Lumière du Nord de Serguei Loznitsa
Rien ne serait plus faux que de croire que cela se fait tout seul, que la machine d’enregistrement du cinéma suffit. Sorti le 1er septembre, un film dont le titre fait étrangement écho au coffret du Musée du Quai Branly, Terre d’usage, prouve au contraire qu’il n’en est rien. Réalisé par Sophie Bruneau et Marc-Antoine Roudil, auxquels on doit un film remarquable sur la souffrance au travail, Ils ne mourraient pas tous mais tous étaient frappés (2005), il s’agit d’un projet d’une grande ambition. L’idée est, en accompagnant un homme qui parle de sa vie et partage son savoir dans des lieux qu’il connaît bien, et à la rencontre de nombreux interlocuteurs, de rendre sensible une histoire longue, une histoire collective, inscrite dans des parcours individuels, dans les lieux d’une région, l’Auvergne, d’un pays, la France, d’une histoire et même d’une civilisation, la nôtre.
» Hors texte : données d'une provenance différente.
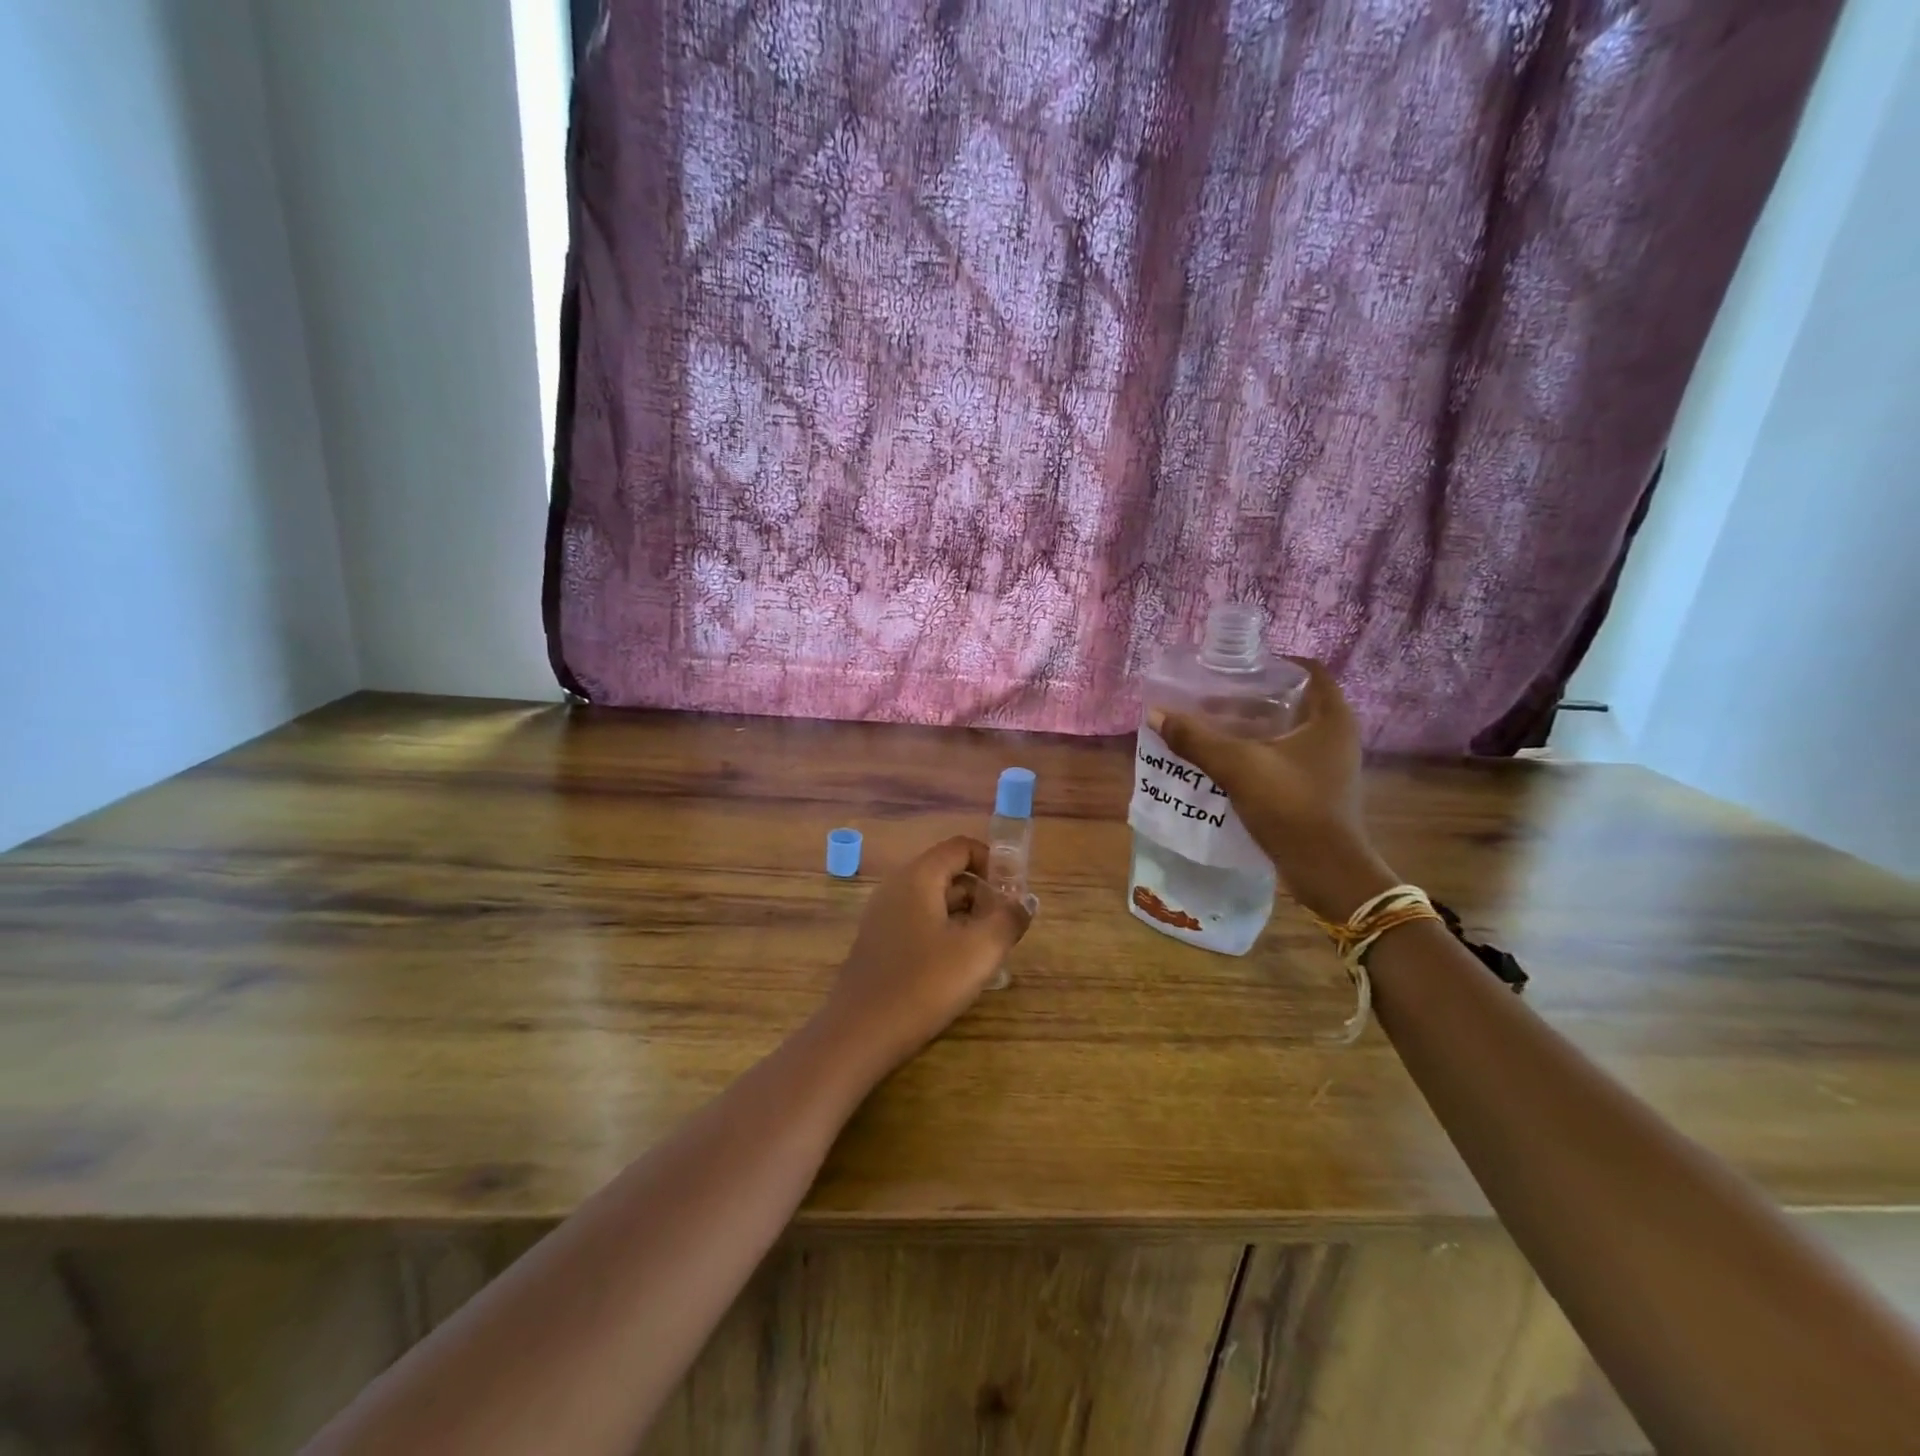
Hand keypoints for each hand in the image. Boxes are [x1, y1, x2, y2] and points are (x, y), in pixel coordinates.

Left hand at [821, 836, 1032, 1075]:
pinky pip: (920, 923)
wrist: (859, 1034)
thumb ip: (1008, 920)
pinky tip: (958, 968)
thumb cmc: (923, 984)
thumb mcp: (979, 951)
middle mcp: (897, 887)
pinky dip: (945, 934)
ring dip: (966, 917)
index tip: (1015, 893)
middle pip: (949, 874)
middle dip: (983, 895)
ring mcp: (884, 916)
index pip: (961, 847)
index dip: (993, 862)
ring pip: (936, 902)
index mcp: (918, 877)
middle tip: (1005, 928)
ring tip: (987, 951)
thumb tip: (1025, 902)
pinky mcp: (880, 943)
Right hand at [1153, 657, 1395, 919]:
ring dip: (1253, 727)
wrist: (1325, 870)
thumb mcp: (1237, 767)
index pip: (1308, 670)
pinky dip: (1258, 752)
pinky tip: (1226, 761)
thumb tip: (1155, 713)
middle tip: (1214, 698)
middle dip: (1253, 697)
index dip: (1273, 664)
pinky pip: (1286, 757)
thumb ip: (1196, 739)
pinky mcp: (1319, 788)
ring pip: (1288, 731)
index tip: (1237, 668)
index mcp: (1331, 717)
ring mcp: (1330, 764)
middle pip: (1293, 700)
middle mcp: (1337, 734)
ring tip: (1212, 727)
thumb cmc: (1290, 806)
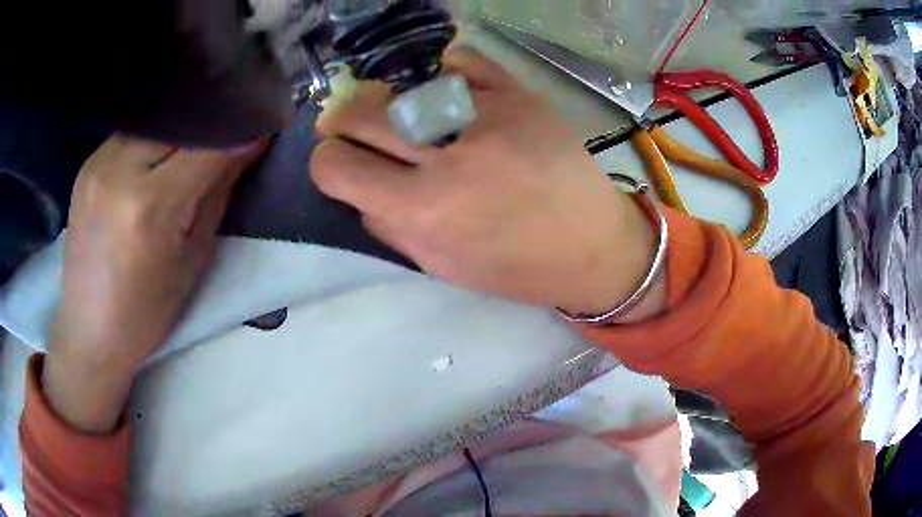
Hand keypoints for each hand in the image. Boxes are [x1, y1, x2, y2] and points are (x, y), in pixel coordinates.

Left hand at [43, 135, 264, 432]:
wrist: (89, 328)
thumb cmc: (147, 310)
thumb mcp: (194, 257)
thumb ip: (219, 191)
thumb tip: (249, 142)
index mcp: (151, 207)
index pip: (208, 145)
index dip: (242, 130)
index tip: (265, 123)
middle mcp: (120, 171)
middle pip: (182, 122)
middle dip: (214, 124)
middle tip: (231, 136)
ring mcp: (98, 162)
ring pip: (157, 120)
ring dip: (182, 129)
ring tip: (191, 149)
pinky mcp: (88, 162)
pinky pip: (132, 132)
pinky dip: (154, 137)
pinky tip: (157, 157)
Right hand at [311, 48, 661, 316]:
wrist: (594, 246)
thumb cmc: (517, 268)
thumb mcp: (441, 266)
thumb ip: (389, 227)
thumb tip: (359, 187)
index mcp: (423, 212)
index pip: (336, 167)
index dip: (327, 161)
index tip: (337, 160)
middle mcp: (447, 158)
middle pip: (359, 113)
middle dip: (343, 122)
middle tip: (354, 127)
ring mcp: (486, 116)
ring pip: (402, 83)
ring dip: (387, 98)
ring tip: (400, 113)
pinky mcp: (518, 94)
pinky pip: (459, 60)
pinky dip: (439, 70)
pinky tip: (439, 88)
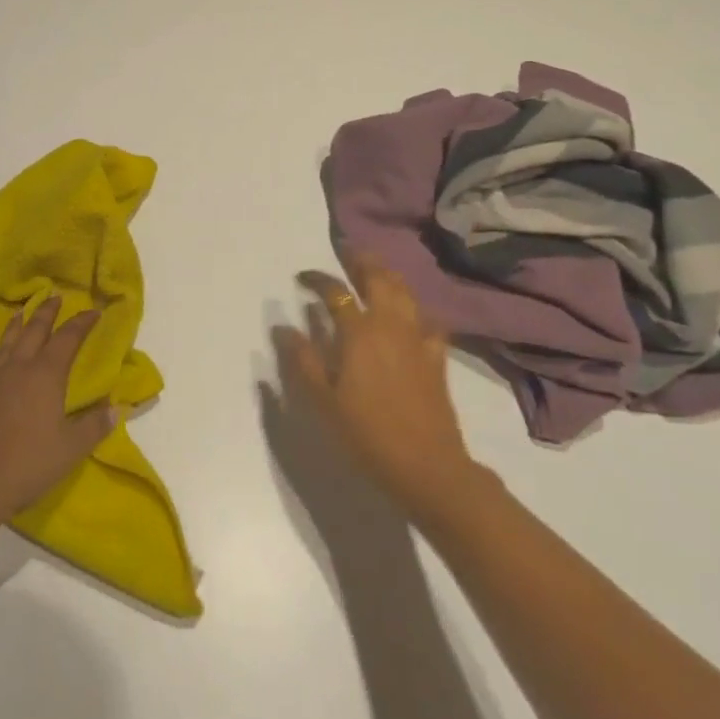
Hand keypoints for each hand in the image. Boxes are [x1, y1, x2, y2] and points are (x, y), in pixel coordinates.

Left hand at [0, 297, 115, 527]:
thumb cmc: (30, 463)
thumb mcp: (72, 447)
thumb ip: (95, 426)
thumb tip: (116, 409)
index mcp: (45, 375)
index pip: (67, 339)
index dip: (81, 323)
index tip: (93, 311)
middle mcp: (17, 370)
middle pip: (33, 332)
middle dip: (46, 313)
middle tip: (55, 296)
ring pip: (4, 347)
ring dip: (14, 328)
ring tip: (19, 314)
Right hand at [272, 254, 476, 510]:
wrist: (427, 466)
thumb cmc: (366, 434)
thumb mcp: (323, 400)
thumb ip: (303, 360)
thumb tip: (283, 327)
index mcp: (359, 333)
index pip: (336, 293)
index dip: (317, 279)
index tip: (302, 277)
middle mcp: (390, 326)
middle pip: (379, 279)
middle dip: (361, 261)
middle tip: (347, 251)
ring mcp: (418, 339)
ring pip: (405, 293)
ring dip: (388, 276)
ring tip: (375, 270)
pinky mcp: (436, 357)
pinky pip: (428, 320)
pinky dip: (415, 309)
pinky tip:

Le « guide » est particulièrement bien choisi, il s’agit de Pierre Juquin, ancien dirigeant communiste réformateur, lucide sur les errements du passé sans avoir abdiqué les idéaux qui ont porté sa vie, excellent connaisseur de l’histoire et des histoires de sa région. Et qui plus est homme chaleureux, d’un abord immédiatement convivial. Et plusieurs séquences sont d’un réel intérêt, grâce à la qualité de certains interlocuteurs, ou au caractère impressionnant de certaines situations, en particulier l’extraordinaire rituel présidé par Brice Hortefeux et où des étrangers sont “intronisés” français selon un cérémonial qui se veut républicain mais est manifestement féodal, au double sens de la présence du religieux et de l’inégalité essentielle qu’il sous-entend. Pourtant, à mesure qu’on accompagne Juquin dans ses pérégrinations, ses rencontres ou ses soliloques, il s’avère qu’il ne se passe pratiquement rien.
Terre d’usage est un film où on peut repérer l’influence de ce film fondateur qu’est Shoah de Claude Lanzmann. Lanzmann en a construit le dispositif, invocation de l’invisible par la mise en relation cinématographique de lieux visibles et de voix audibles, en relation directe avec la singularité extrême de son sujet, l’extermination des Juifs d’Europe. Mais ce faisant, il accomplissait un travail exemplaire pour tout le cinéma, il en radicalisait les puissances singulières de convocation dans l’esprit du spectateur de ce qui ne peut être ni décrit ni montré, et qui hante le monde.
Pierre Juquin dans Terre d’usage de Sophie Bruneau et Marc-Antoine Roudil
Pourtant Shoah n’est pas un « dispositif », au sens où il suffirait d’en respecter le protocole pour que de tels effets soient à nouveau produits. C’est une œuvre, où tout est à créer en permanence, dans la composition des plans, les rythmes, les rapports entre images et sons, etc. Et ça, personne ne peut l’imiter. C’est pourquoi il est très possible, et souhaitable, de s’inspirer de ce que Lanzmann a porté à son paroxysme de puissance, mais qu’alors tout reste à faire. Dans le film avec Juquin, ça ne le fait pas. Il y aurait bien des raisons pour l’expliquer, mais le plus simple sera de dire que le film n’est pas parvenu à construire « un point de vue, défini par un cadre… ».